(Lines of data)
◇ ◇ ◇ ◇ ◇

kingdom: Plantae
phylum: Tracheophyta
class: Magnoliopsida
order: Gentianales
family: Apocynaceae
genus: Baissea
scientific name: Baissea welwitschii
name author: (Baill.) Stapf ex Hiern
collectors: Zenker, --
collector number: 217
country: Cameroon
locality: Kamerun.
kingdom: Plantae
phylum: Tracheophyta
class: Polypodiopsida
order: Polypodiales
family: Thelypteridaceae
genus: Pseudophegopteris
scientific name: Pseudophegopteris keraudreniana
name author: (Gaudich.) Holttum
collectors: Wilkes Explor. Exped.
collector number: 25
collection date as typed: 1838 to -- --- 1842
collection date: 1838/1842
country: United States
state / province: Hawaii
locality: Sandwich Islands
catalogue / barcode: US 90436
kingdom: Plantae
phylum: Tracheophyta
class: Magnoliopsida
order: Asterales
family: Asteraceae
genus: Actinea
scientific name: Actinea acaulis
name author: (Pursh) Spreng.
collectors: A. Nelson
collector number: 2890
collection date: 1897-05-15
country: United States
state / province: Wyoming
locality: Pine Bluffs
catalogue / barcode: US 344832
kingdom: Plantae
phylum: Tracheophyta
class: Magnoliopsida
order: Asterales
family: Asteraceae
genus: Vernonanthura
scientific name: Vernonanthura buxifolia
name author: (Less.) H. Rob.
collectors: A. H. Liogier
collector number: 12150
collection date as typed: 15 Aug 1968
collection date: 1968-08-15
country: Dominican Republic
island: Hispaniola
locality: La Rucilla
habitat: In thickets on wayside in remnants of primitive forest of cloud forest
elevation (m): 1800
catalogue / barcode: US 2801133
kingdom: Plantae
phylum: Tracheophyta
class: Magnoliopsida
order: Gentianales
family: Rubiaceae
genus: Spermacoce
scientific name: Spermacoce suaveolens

◇ ◇ ◇ ◇ ◇

THE REQUEST
Quote verbatim the lines of the listing from the line containing "name author: (Pursh) Spreng." through the line containing "family: Rubiaceae", including both of those lines.

RESULT BELOW
name author: (Pursh) Spreng.
collectors: A. Nelson
collector number: 2890
collection date: 1897-05-15
country: United States
state / province: Wyoming
locality: Pine Bluffs
catalogue / barcode: US 344832
kingdom: Plantae
phylum: Tracheophyta
class: Magnoliopsida
order: Asterales
family: Asteraceae
genus: Vernonanthura
scientific name: Vernonanthura buxifolia
name author: (Less.) H. Rob.
collectors: A. H. Liogier
collector number: 12150
collection date as typed: 15 Aug 1968
collection date: 1968-08-15
country: Dominican Republic
island: Hispaniola
locality: La Rucilla
habitat: In thickets on wayside in remnants of primitive forest of cloud forest
elevation (m): 1800
catalogue / barcode: US 2801133
kingdom: Plantae
phylum: Tracheophyta
class: Magnoliopsida
order: Gentianales
family: Rubiaceae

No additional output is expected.